■ Passage cité ■
- - -

Pour accélérer leur transition écologique, les festivals s’attaquent à l’épineuse question des mobilités qui représentent 80% de leur empreinte carbone. Les résultats de la première étude nationale sur le sujet pointent le poids des représentations sociales de la voiture dans le choix des festivalier·es et identifient quelques pistes pour changer l’image des transports en commun, de la marche et du vélo.
Il y a un an, une cinquantaine de festivals français se réunissaient autour du projet « Festivals en mouvement » avec un objectif : accélérer la transition vers des mobilités durables. Après une saison d’expérimentations dans les festivals au printemps-été 2023, puis 48 heures de marathon créatif en novembre, les résultats de la première étude nationale sur le sujet sont désormais disponibles.

- - -

■ Activité ■
Recopiez mot pour mot le passage ci-dessus sur les festivals et leurs mobilités, en commençant aux mots « Pour accélérer leur » et en vous arrêtant après « sont désormais disponibles. ».

- - -

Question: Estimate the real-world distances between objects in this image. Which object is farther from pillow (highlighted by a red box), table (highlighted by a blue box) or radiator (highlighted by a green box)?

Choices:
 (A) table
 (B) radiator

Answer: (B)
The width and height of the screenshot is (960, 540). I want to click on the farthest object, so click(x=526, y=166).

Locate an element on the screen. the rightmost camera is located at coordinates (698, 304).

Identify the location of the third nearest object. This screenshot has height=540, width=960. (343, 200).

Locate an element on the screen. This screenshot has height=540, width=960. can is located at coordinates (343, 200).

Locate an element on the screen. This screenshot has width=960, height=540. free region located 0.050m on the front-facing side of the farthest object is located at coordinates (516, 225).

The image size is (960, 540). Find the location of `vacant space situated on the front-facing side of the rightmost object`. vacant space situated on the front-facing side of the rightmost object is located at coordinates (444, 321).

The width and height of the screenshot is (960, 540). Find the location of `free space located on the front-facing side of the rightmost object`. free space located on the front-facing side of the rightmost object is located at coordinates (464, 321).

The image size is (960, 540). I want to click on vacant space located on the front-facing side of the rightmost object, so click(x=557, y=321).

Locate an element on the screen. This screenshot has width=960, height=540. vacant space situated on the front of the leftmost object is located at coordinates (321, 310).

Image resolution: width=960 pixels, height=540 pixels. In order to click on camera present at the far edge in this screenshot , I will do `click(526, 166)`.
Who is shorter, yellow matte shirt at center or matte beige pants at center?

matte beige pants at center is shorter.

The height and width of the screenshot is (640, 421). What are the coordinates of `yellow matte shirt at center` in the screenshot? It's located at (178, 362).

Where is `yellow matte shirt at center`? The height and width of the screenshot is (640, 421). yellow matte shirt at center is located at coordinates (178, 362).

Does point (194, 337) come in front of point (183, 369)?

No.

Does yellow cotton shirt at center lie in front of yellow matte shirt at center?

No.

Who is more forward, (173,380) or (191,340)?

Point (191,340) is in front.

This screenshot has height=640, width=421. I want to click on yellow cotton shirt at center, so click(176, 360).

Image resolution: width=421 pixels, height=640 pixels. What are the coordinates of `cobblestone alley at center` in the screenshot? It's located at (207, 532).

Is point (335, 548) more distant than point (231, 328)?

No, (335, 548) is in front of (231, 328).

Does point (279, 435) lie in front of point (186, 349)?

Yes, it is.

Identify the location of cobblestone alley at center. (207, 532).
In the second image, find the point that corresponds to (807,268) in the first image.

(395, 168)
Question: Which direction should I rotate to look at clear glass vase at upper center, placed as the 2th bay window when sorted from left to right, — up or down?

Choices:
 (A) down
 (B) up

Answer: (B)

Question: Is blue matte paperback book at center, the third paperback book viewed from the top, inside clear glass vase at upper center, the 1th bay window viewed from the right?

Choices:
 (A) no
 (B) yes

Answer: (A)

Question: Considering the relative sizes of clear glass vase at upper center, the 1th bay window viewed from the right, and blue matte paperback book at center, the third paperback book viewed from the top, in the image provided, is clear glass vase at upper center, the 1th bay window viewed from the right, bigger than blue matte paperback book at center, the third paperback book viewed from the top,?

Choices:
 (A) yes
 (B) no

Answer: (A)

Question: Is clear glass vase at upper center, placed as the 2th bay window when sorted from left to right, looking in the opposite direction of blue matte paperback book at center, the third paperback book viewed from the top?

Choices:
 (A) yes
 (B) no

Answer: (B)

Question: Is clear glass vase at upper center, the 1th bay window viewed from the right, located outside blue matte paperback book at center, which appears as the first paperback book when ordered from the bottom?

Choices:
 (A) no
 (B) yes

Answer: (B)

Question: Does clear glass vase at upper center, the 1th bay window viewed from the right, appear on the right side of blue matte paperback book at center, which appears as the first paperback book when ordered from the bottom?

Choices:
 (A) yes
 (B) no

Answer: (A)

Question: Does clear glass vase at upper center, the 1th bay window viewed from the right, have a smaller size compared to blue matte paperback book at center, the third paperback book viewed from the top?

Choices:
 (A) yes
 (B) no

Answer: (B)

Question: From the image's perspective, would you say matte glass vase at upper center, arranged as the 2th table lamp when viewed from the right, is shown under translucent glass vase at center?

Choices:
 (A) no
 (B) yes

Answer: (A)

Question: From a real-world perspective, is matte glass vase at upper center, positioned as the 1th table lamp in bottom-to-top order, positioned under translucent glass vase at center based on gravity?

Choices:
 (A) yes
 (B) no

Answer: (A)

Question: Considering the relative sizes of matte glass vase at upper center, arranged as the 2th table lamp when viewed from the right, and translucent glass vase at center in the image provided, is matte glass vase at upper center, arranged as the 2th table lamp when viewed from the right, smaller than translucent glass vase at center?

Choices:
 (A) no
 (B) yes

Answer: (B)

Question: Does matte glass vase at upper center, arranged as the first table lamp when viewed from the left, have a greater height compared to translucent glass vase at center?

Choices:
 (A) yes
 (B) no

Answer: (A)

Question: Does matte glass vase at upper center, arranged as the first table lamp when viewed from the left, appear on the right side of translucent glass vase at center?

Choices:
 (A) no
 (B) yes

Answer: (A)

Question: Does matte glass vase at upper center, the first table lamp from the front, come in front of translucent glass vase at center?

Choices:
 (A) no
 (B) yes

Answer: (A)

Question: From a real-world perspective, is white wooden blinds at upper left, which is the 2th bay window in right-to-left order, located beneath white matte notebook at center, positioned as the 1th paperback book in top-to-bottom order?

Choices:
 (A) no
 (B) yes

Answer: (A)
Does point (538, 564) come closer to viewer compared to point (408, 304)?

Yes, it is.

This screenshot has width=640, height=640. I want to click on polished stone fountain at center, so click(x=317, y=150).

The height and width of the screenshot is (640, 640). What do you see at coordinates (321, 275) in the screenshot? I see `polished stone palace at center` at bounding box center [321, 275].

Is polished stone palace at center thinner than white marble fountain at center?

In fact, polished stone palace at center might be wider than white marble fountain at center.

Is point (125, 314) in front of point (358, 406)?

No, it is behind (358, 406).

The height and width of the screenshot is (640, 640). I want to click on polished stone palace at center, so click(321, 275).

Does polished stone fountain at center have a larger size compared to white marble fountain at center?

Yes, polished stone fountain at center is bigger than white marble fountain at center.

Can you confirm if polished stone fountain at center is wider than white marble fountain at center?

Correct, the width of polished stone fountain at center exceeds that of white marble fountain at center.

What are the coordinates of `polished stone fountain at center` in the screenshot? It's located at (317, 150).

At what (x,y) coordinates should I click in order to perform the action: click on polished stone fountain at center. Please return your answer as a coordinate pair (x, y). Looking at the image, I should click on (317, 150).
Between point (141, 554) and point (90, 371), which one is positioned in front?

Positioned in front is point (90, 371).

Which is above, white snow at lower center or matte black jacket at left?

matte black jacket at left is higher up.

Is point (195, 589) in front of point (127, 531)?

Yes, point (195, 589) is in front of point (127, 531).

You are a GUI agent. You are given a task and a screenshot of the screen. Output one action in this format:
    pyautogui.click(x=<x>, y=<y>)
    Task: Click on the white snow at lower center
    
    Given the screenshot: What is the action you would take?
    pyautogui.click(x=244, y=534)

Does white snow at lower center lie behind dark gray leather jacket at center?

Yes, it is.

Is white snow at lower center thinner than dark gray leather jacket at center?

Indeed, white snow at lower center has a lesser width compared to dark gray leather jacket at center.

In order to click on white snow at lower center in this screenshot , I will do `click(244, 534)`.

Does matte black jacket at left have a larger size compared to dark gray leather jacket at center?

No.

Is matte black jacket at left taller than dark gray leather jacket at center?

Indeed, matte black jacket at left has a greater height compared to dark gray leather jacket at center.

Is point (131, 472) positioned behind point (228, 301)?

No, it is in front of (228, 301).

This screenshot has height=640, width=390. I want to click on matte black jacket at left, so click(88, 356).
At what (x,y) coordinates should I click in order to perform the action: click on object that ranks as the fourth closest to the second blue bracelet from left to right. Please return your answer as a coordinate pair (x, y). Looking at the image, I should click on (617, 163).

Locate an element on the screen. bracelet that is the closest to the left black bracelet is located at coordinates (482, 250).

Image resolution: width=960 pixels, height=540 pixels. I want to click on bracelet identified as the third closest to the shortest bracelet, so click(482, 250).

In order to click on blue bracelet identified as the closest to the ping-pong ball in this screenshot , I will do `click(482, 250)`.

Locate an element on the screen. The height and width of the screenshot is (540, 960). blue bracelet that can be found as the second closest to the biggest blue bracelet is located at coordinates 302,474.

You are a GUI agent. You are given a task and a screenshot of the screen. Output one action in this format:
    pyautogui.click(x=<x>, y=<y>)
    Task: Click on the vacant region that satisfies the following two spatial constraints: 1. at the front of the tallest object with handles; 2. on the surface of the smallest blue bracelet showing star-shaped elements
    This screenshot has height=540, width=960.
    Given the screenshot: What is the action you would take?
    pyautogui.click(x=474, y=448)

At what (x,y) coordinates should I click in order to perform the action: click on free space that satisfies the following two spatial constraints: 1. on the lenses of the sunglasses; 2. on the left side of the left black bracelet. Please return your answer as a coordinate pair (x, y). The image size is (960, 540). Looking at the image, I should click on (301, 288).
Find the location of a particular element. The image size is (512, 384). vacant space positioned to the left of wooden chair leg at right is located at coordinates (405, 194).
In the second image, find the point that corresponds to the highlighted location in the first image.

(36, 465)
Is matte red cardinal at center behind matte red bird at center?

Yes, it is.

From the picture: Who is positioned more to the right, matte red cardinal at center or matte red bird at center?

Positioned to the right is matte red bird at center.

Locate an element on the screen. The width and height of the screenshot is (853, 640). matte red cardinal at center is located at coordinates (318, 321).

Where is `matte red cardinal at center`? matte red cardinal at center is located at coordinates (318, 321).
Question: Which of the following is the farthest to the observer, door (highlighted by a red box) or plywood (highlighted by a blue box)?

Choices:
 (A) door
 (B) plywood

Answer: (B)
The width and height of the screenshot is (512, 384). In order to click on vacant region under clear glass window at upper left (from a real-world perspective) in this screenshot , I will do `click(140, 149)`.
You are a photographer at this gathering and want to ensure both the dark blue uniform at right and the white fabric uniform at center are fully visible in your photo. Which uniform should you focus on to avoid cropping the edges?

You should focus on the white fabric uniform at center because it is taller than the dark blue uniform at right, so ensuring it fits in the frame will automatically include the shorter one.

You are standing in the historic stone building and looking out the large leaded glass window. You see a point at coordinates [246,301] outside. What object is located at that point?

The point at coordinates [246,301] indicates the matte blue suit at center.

- - -

■ Réponse à l'exercice ■
Pour accélérer leur transition écologique, les festivals s’attaquent à l’épineuse question des mobilités qui représentent 80% de leur empreinte carbone. Les résultats de la première étude nationale sur le sujet pointent le poids des représentations sociales de la voiture dans le choix des festivalier·es et identifient quelques pistes pour changer l’image des transports en commun, de la marche et du vélo.
Il y a un an, une cinquantaine de festivals français se réunissaient autour du projet « Festivals en mouvement » avec un objectif : accélérer la transition vers des mobilités durables. Après une saison d’expérimentations dans les festivals au printemps-été 2023, puis 48 heures de marathon créatif en novembre, les résultats de la première étude nationale sur le sujet sont désormais disponibles.